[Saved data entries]
----
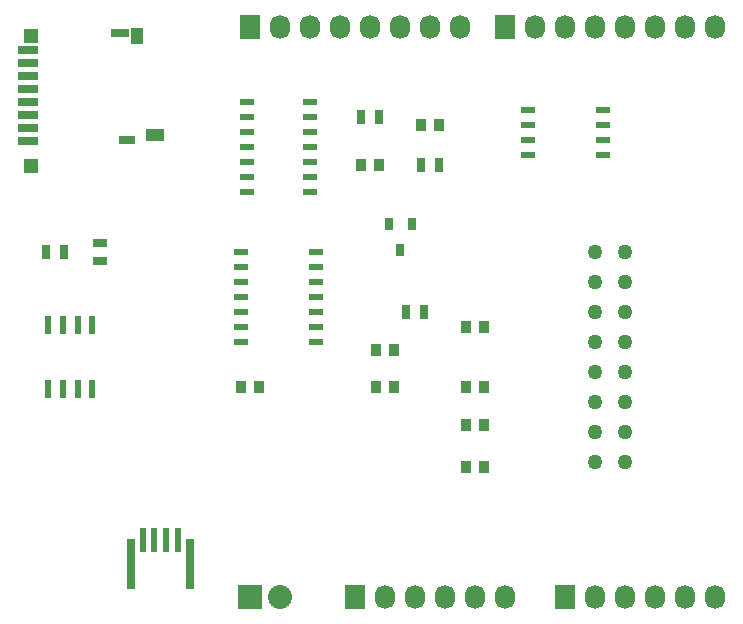
<source format=gts>
%FSLAX46Y46*%
G04 Gerber Fmt 4.6, Leading zero omitted, Abs format (unit mm)*
G04 Created by KiCad (PCBNEW (2014-08-05 BZR 5054)-product) date Thu 28 Aug 2014 10:01:32 PM PDT*
%MOMM*%
G01*
G04 APERTURE LIST*
%ADD10C,0.152400*%
%ADD11R,0.899160X1.000760*%
%ADD12R,0.600000X1.600000*%
%ADD13R,1.727200X2.032000*%
%ADD14O,1.727200X2.032000*%
%ADD15R,2.032000X2.032000*%
%ADD16O,2.032000X2.032000*%
%ADD17R,0.635000X1.143000*%
%ADD18R,1.143000X0.635000*%
%ADD19R,0.800100X1.000760*%
%ADD20R,1.143000X0.508000*%
%ADD21C,1.270000*%
%ADD22R,0.600000X2.000000*%
%ADD23R,0.700000X4.200000*%
%ADD24R,1.750000X0.700000*%
%ADD25R,1.300000X1.300000*%
%ADD26R,1.500000X0.800000*%
%ADD27R,1.400000X0.800000*%
%ADD28R,1.550000X1.000000*%
%ADD29R,1.000000X1.450000*%
G04 APERTURE END LIST*
D10*
D11*
X174741840Y-114300000D03*
X173238160Y-114300000D03*
X174741840Y-126111000D03*
X173238160Y-126111000D03*
X174741840Y-122555000D03*
X173238160Y-122555000D03*
X174741840Y-119380000D03*
X173238160Y-119380000D03*
X167121840Y-116205000D03*
X165618160Y-116205000D03*
X167121840Y-119380000D03*
X165618160Y-119380000D03*
X169428160Y-97155000D03*
X170931840Y-97155000D03*
X165851840Y-100584000D03*
X164348160Y-100584000D03*
X154188160Y-119380000D03*
X155691840Y-119380000D03*
D12*
X137825000Y-114140000D03*
X137825000Y-119540000D03*
X139075000Y-114140000D03*
X140325000Y-114140000D03*
X141575000Y-114140000D03*
X139075000Y-119540000D03*
X140325000Y-119540000D03*
X141575000Y-119540000D03*
D13*
X163830000Y-137160000D03*
D14*
X166370000Y-137160000D03*
X168910000Y-137160000D03*
X171450000Y-137160000D03*
X173990000Y-137160000D03*
X176530000Y-137160000D03*
D13*
X181610000Y-137160000D03*
D14*
X184150000Y-137160000D03*
X186690000Y-137160000D03*
X189230000Y-137160000D03*
X191770000Y-137160000D03*
X194310000Y-137160000D03*
D13*
X154940000Y-88900000D03*
D14*
X157480000Y-88900000D03*
X160020000Y-88900000D03*
X162560000Y-88900000D03*
X165100000Y-88900000D03*
X167640000Y-88900000D03*
X170180000Y-88900000D03*
X172720000Y-88900000D03*
D13*
X176530000Y-88900000D03*
D14*
X179070000Y-88900000D03*
X181610000Y-88900000D03*
X184150000Y-88900000D03*
X186690000Y-88900000D03*
X189230000Y-88900000D03*
X191770000Y-88900000D03*
X194310000Y-88900000D03*
D15*
X154940000Y-137160000D03*
D16*
X157480000Y-137160000D03*
D17*
X137668000Y-107950000D03*
X139192000Y-107950000D03*
D18*
X142240000Y-107188000D03*
X142240000Y-108712000D03*
D17*
X168148000Y-113030000D03*
X169672000Y-113030000D03*
X169418000Y-100584000D03*
X170942000Y-100584000D03*
X164338000Y-96520000D03*
X165862000Y-96520000D03*
D19*
X167640000Y-107779820D03*
X166687500Y-105580180D03*
X168592500Y-105580180D03*
D20*
X178435000Y-99695000D03*
X178435000Y-98425000D03*
X178435000Y-97155000D03*
X178435000Y-95885000D03*
X184785000Y-95885000D03*
X184785000Y-97155000D03*
X184785000Y-98425000D03*
X184785000Y-99695000D03*
X154686000Y-95250000D03*
X154686000Y-96520000D03*
X154686000Y-97790000D03*
X154686000Y-99060000D03*
X154686000Y-100330000D03*
X154686000Y-101600000D03*
X154686000Y-102870000D03*
X160020000Y-102870000D03*
X160020000Y-101600000D03*
X160020000Y-100330000D03*
X160020000Y-99060000D03*
X160020000Y-97790000D03*
X160020000Y-96520000D03*
X160020000Y-95250000D03*
X154178000Y-107950000D03*
X154178000Y-109220000D03*
X154178000Y-110490000D03*
X154178000Y-111760000D03*
X154178000Y-113030000D03*
X154178000Y-114300000D03*
X154178000Y-115570000D03*
X160528000Y-115570000D03*
X160528000Y-114300000D03*
X160528000Y-111760000D03*
X160528000Y-110490000D03*
X160528000Y-109220000D03*
X160528000Y-107950000D03*
X160528000Y-113030000D03*
D21*
X184150000Y-125730000D03*
X186690000Y-125730000D03*
X184150000Y-123190000D03*
X186690000Y-123190000D03*
X184150000Y-120650000D03*
X186690000Y-120650000D03*
X184150000Y-118110000D03*
X186690000Y-118110000D03*
X184150000Y-115570000D03*
X186690000Y-115570000D03*
X184150000Y-113030000D03*
X186690000Y-113030000D03*
X184150000Y-110490000D03*
X186690000Y-110490000D03*
X184150000Y-107950000D03*
X186690000Y-107950000D03*
D22*
X146820000Y-132350000D03*
X145820000Y-132350000D03*
X147820000Y-132350000D03*
X148820000Y-132350000D03*
D23*
X144820000Y-134350000D03*
X149820000Y-134350000D03*
D24*
X136120000Y-98530000D03*
X136120000Y-97430000D03*
X136120000Y-96330000D03*
X136120000Y-95230000D03*
X136120000Y-94130000D03*
X136120000Y-93030000D03*
X136120000Y-91930000D03*
X136120000Y-90830000D03*
D25*
X136345000Y-89630000D03*
X136345000Y-100680000D03*
D26*
X143900000Y-89380000D03*
D27*
X144470000Y-98480000D03*
D28*
X146870000Y-98030000D03*
D29*
X145370000Y-89680000D03*
M02*

</source>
----
Directions for this task: Out of the preceding entries, pull every line containing the string "LIST".

Problem solution:
G04 APERTURE LIST*
G04 APERTURE END LIST*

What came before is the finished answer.